Record set: Begin
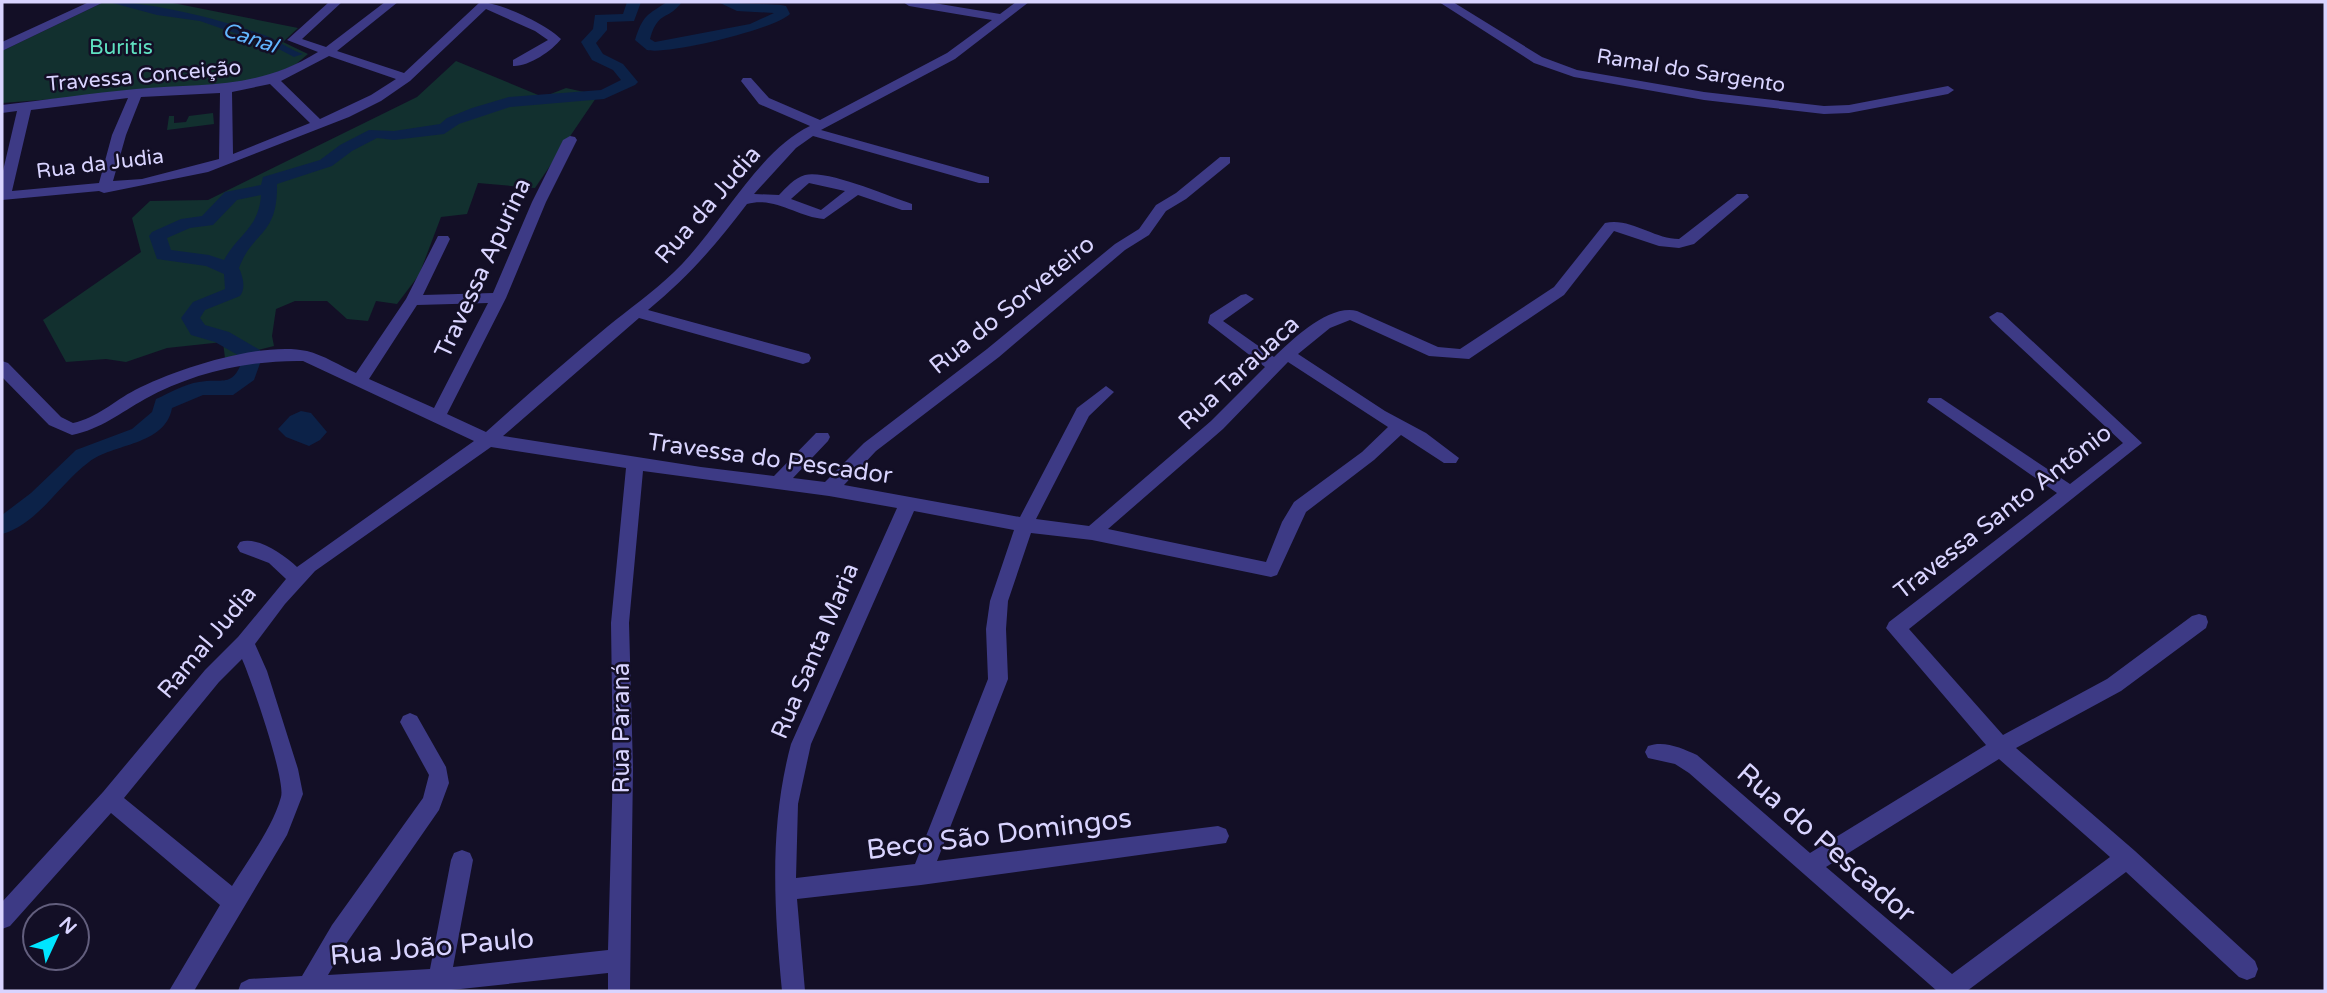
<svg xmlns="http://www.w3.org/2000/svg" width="2327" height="993" font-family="'Varela Round',sans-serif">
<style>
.green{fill:#12302f}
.water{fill:#0c2248}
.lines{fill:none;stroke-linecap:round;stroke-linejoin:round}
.river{fill:#0c2248;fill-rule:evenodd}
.minor{fill:#3d3a85;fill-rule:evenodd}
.labels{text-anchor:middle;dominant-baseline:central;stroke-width:5;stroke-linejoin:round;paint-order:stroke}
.far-water-label{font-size:21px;font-style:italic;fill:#62b6ff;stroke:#130f26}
.far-park-label{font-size:21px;fill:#5fe0c0;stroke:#130f26}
.far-street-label{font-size:21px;fill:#d9d4ff;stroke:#130f26}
.street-label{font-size:24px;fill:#d9d4ff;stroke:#130f26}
.near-street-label{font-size:28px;fill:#d9d4ff;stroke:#130f26}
</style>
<rect width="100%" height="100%" fill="#130f26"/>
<!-- green -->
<path class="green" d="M104 2H168L298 28 283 42 308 54 295 65 248 84 2 103V51Z
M456 61 543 97 566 88 598 95 535 188 478 183 467 214 441 217 419 275 397 304 376 301 368 321 347 319 327 301H295L276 309 272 336 274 346 225 358 223 342 167 348 126 362 106 359 66 362 43 320 141 252 132 218 150 201 208 200 417 97Z
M213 113 214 124 167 130 169 116H174V123L186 122 189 116Z"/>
<!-- water -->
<path class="water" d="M109 2C153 2 223 20 264 35 278 40 290 50 303 54L294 57 275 47 200 21 157 15Z
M301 411 311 413 327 432 320 440 309 446 286 437 278 429 290 416Z"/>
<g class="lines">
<!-- river -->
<path class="river" d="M627 2H641L634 21 607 22V30L596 43 603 54 623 64 638 82 635 85 604 99 510 107 459 124 444 134 394 140 377 138 352 151 332 166 277 184C278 237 253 230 239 268 243 277 246 288 240 296L205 310 200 318 205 325 229 332 260 350 263 355 254 380 233 395H203L172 408C165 446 113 443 89 462 60 483 38 524 2 534V515L31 493 76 450 132 429 152 412 156 399C170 393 184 384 199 382 222 377 233 390 243 358L215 342 191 335 181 318 193 302 225 289 224 274 206 266 157 259 149 236 152 232 181 219 202 216 225 192 261 185 263 177 320 160 340 145 369 130 394 131 440 124 447 118 472 108 509 97 601 90 621 80 613 70 592 60 581 42 593 29 595 15 623 14ZM261 195C259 228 238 234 224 260L209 255 171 250 167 238 190 228 213 225 237 200Z
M667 2H682C668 21 658 10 650 39L655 42 750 24 774 13 737 11 718 2 781 5 786 6 790 14C775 29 668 55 647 50L635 40C643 15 647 15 667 2Z"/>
<!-- minor -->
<path class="minor" d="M89 2H104L2 51V42Z
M329 2H342L302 39 326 47 385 2H398L337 51 404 73 480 2C499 2 546 24 561 39 552 51 528 67 513 66V60L548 40 535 31 486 9 410 81 381 101 349 117 208 172 104 193 99 191 2 200V175L17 111 2 113V105C46 100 91 93 136 89 203 83 257 90 318 52L287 40ZM329 56 396 79 371 95 320 119 281 81ZM270 84 310 123 233 154 232 92ZM220 93 219 159 142 179 113 181 126 135 141 97ZM128 98 112 135 99 183 12 191 31 110Z
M903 2H928L1000 14 1016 2H1029L955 59 821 130 989 177V183H979L813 136 796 148 754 194 779 195C786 188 794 178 805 175 829 170 887 196 912 204V210H902L858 195 824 219C797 217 775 196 747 204 716 245 688 277 648 310L809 354 811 358 809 362 803 364 639 318 503 436 701 467 774 476 816 433H828L830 437 828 441 793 478 825 482 864 443 987 349 1115 244 1139 229 1156 205 1176 193 1220 157H1230V163L1186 199 1166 211 1149 235 1125 250 999 357 876 451 844 485 1020 517 1077 408 1106 386 1114 392 1089 416 1036 519 1089 526 1211 421 1265 367 1208 323 1210 315 1241 295 1246 294 1254 299 1223 321 1274 357C1293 339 1329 304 1357 311L1438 347 1460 349 1554 287 1605 223C1630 217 1654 239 1679 239L1737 194H1747L1749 197 1694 244 1679 248 1659 246 1614 231 1564 295 1469 359 1429 356 1350 320 1330 328 1298 354 1385 411 1426 433 1459 458 1456 463H1444L1401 435 1374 460 1306 512 1277 575 1271 577 1092 540 1031 533 1008 601 1006 629 1008 679 937 861 1218 826 1226 829 1229 836 1226 843 921 885 797 899 805 991H782C774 907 769 826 791 744L897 508 829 496 643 471 629 623 633 768 630 991H608V973L442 991H238L241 983 249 979 302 976 332 925 423 798 429 775 400 722 403 716 410 713 417 716 446 767 449 783 439 810 348 941 328 975 430 969 451 860 454 853 462 850 470 853 473 860 453 967 608 950 613 768 611 623 626 468 491 447 315 571 285 604 255 644 267 671 298 769 303 794 287 835 194 991H169L220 905 111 813 10 926 2 929V902L103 792 205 670 238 637 286 579 269 563 240 552 237 547 240 542C258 536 284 555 297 567L474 441 303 361C249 360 192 373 145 399 120 413 101 429 72 435L49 425 2 377V361L8 363 61 417 73 423C97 418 114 401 135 390 176 369 262 341 307 351 323 355 341 366 356 373L406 299 438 236H448L450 239 423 295 493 293 532 202 563 140 570 136 575 137 577 140 546 202 506 298 447 414 486 432C526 396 566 361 607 327 629 309 653 292 673 273 718 231 757 151 810 126L759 104 741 81 743 78H751L769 98 820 120 947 53 992 20 909 6ZM809 183 845 191 821 210 791 199ZM488 303 434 408 369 379 417 305ZM1288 362 1388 427 1362 452 1294 502 1282 522 1266 562 1108 529 1223 429ZM914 511 1014 530 990 601 986 629 988 679 915 864 796 878 798 804 811 744ZM242 659C251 679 286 780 281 797 272 829 249 858 232 886L124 798 219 682Z
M1439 2H1453L1542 57 1577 70 1704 92 1824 106 1849 105 1948 86 1954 90 1948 94 1849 113 1824 114 1704 100 1574 77 1534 63Z
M1997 312 2002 313 2142 443 1909 629 2003 735 2107 679 2192 616 2199 614 2206 616 2208 622 2206 628 2121 691 2016 748 2135 851 2255 961 2258 969 2255 977 2247 980 2239 977 2126 872 1967 991H1937L1689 773 1675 764 1648 758 1645 752 1648 746C1664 740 1682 748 1697 755L1810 853 1986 745 1886 628 1889 622 2057 493 1927 402 1929 398H1941L2070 484 2123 443 1992 321 1989 317ZM1999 759 2110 857 1952 974 1826 867Z"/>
</g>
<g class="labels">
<!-- far-water labels -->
<g class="far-water-label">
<text transform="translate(250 38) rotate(19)">Canal</text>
</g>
<!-- far-park labels -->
<g class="far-park-label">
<text x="121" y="47">Buritis</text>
</g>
<!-- far-street labels -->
<g class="far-street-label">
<text transform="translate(1691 71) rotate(9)">Ramal do Sargento</text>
<text transform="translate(144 76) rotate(-5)">Travessa Conceição</text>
<text transform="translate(100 164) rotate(-7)">Rua da Judia</text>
</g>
<!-- street labels -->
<g class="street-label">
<text transform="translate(708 205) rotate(-49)">Rua da Judia</text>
<text transform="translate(483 268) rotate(-65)">Travessa Apurina</text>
<text transform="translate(1012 305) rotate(-39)">Rua do Sorveteiro</text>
<text transform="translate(1239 373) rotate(-43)">Rua Tarauaca</text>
<text transform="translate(770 459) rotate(8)">Travessa do Pescador</text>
<text transform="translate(2003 512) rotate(-38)">Travessa Santo Antônio</text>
<text transform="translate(207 642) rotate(-50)">Ramal Judia</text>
<text transform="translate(815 651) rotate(-67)">Rua Santa Maria</text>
<text transform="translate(621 728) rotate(-90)">Rua Paraná</text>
</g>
<!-- near-street labels -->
<g class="near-street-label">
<text transform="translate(999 834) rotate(-7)">Beco São Domingos</text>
<text transform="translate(1826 843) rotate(41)">Rua do Pescador</text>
<text transform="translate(432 947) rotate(-5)">Rua João Paulo</text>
</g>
</g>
<!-- border -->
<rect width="2327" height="993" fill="none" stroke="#d9d4ff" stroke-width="7"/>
<!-- north arrow -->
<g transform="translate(56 937) rotate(46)"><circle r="33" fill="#130f26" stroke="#625e7d" stroke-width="2"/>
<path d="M0-5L12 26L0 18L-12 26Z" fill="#00e5ff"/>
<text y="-10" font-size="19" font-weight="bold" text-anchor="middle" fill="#d9d4ff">N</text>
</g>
</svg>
Record set: End
Work task
Find how many lines of the material carry the string "anchor". Only the number should be in the answer.

Solution to the exercise
2